• Page extract
════════
Although a robust conclusion cannot be drawn due to the potential role of publication bias and the heterogeneity of studies included in the review, this systematic review supports the hypothesis that earlier age at HBV infection is associated with an increased risk of HCC through persistence of viral replication. This review has highlighted some issues in interpreting this association. Studies using maternal HBsAg are only informative when prenatal maternal HBeAg status is available in the study population. The relationships between surrogate markers of disease endpoints, such as viral load and/or HBeAg, are now so clear that they can be used to shorten the time period over which the association is observed. Finally, confounding factors such as viral genotype should be appropriately controlled in the analyses.
The implications of the effect of early age at infection on the prevention of cirrhosis and primary liver cancer are twofold. First it means that the impact of hepatitis B vaccination on raising the average age at infection will not simply be in reducing the prevalence of chronic infection but also in reducing the adverse effects of that chronic infection in those acquiring it at an older age. Second it adds emphasis to the critical importance of interrupting perinatal transmission – as reflected in the WHO recommendation for a birth dose within 24 hours of birth in all countries [44].
════════
Stored data
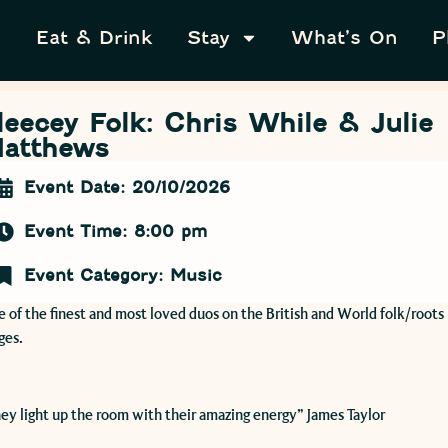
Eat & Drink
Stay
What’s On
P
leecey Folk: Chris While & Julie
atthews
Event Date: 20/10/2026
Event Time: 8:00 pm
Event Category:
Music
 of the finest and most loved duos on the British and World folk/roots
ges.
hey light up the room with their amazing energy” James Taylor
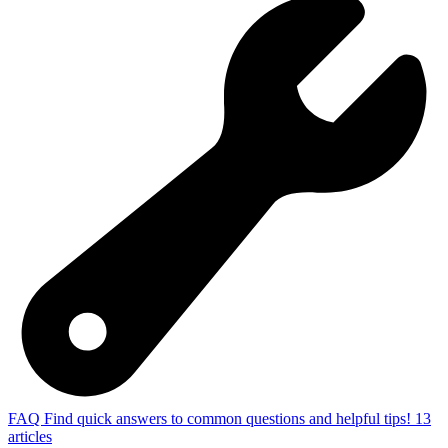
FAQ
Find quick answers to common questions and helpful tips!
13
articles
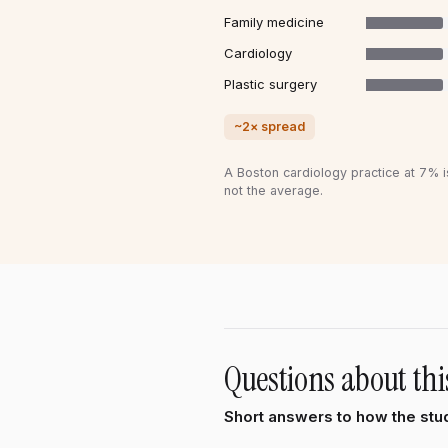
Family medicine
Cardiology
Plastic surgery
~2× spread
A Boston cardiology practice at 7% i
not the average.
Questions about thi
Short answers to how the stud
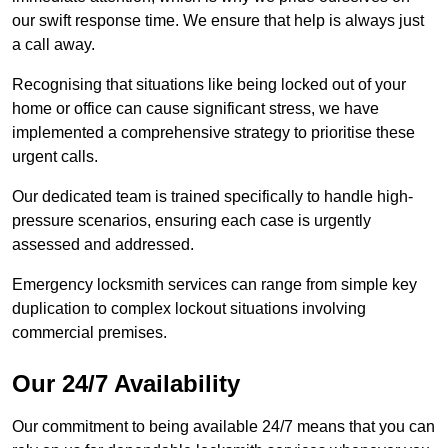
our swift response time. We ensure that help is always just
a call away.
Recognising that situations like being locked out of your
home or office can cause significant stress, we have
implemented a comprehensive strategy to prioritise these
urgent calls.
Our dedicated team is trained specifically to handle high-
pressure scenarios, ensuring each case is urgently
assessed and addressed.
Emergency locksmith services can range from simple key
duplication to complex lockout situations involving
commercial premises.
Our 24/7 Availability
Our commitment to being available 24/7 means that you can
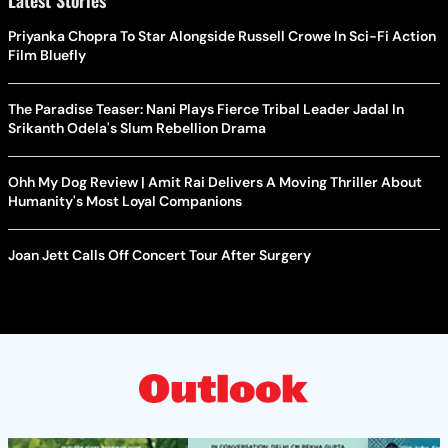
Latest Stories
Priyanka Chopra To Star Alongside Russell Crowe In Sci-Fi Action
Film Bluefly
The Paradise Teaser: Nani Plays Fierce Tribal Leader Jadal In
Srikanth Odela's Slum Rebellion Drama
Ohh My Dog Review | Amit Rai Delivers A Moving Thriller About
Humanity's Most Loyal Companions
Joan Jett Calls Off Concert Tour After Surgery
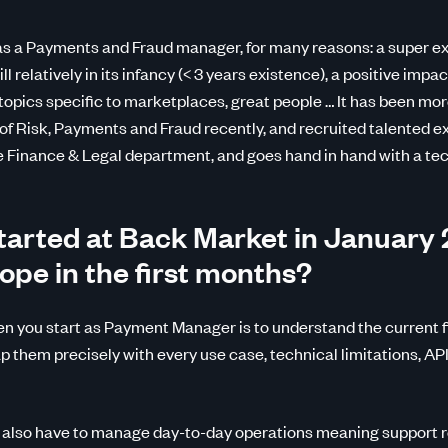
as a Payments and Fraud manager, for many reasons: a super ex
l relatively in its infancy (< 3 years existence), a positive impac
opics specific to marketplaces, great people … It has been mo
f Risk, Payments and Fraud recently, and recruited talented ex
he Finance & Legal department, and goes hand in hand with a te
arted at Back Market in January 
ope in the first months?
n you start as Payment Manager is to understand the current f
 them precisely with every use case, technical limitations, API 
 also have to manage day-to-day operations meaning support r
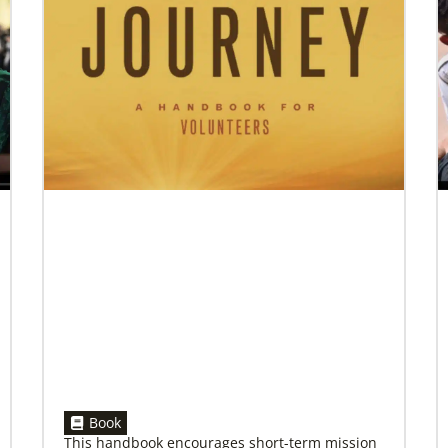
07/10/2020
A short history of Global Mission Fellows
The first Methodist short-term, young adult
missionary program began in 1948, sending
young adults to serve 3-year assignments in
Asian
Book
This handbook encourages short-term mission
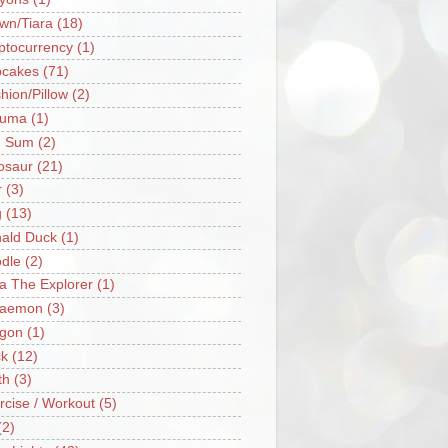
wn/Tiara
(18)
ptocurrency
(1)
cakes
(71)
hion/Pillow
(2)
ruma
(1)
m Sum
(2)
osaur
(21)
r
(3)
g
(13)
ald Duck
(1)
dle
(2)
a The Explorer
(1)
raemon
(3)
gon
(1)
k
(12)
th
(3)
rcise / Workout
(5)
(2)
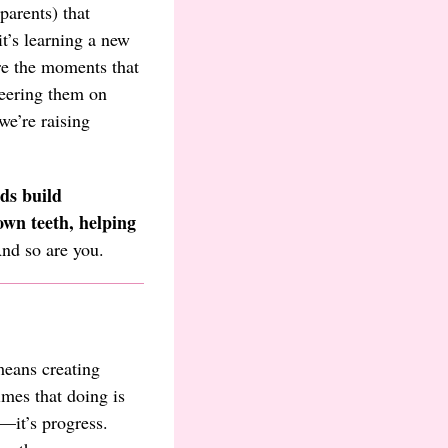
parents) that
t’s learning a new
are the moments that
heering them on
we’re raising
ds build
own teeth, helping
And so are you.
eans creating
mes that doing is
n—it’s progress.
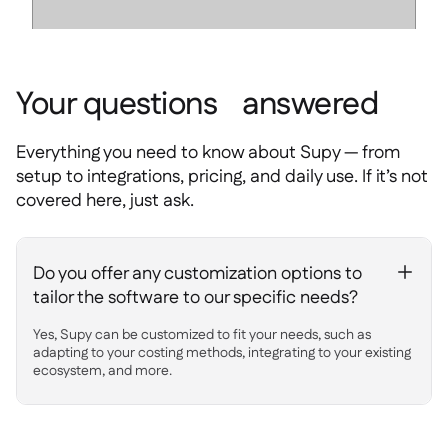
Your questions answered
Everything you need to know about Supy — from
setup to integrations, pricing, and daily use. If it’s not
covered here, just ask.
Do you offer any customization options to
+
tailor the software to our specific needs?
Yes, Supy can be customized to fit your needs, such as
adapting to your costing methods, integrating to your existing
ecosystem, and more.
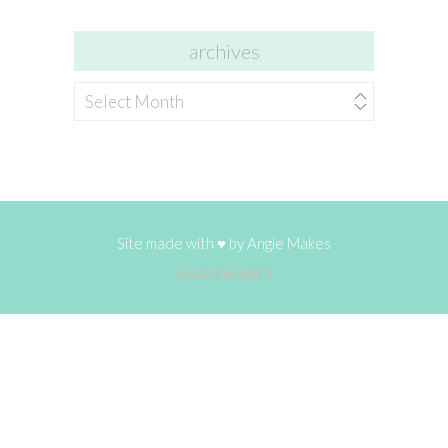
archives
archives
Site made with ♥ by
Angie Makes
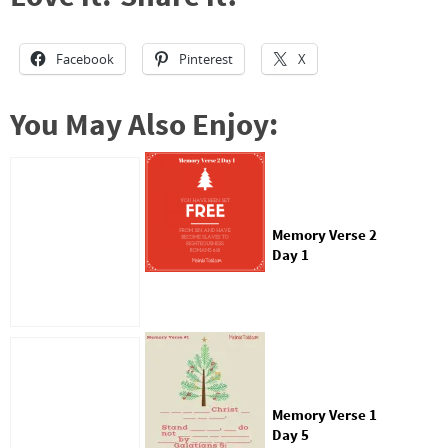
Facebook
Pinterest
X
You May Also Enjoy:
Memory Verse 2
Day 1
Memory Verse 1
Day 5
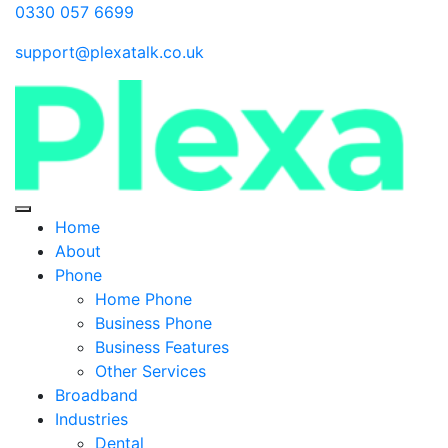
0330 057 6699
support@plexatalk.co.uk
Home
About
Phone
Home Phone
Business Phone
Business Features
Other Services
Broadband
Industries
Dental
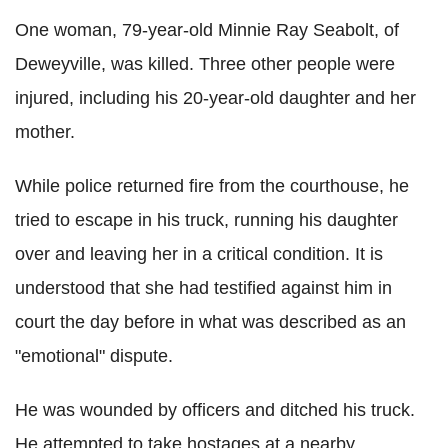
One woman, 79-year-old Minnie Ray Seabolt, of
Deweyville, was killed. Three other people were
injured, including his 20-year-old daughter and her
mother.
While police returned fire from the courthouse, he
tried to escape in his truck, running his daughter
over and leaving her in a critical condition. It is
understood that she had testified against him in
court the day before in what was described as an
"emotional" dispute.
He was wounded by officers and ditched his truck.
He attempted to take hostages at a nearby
════════
• Work to complete
A. In the passage on hepatitis B infection and liver cancer, rewrite the paragraph starting "The implications of the effect" as a short list that keeps its main facts.
B. Carry on the passage on hepatitis B infection and liver cancer from its last sentence.

• Outputs in order
A.
- An early age at infection affects the prevention of cirrhosis and primary liver cancer in two ways.
- Hepatitis B vaccination raises the average age at infection. This lowers the prevalence of chronic infection and also reduces the harm of chronic infection in people who acquire it at an older age.
- It makes interrupting perinatal transmission even more important, which the WHO reflects in recommending a birth dose within 24 hours of birth in all countries.

B.
Supporting Information
Acknowledgments
The authors thank Susie Dzakpasu for improving the manuscript and Chien Hui-Lin, George Vamvakas, Elena Malanova, Mariusz Kazmierski and Susanne Groener for assisting with translations.
Funding Statement
Yusuke Shimakawa was funded by the Joint Japan/World Bank Graduate Scholarship Programme. The funder had no role in study design, data collection and analysis, decision to publish, or preparation of the manuscript.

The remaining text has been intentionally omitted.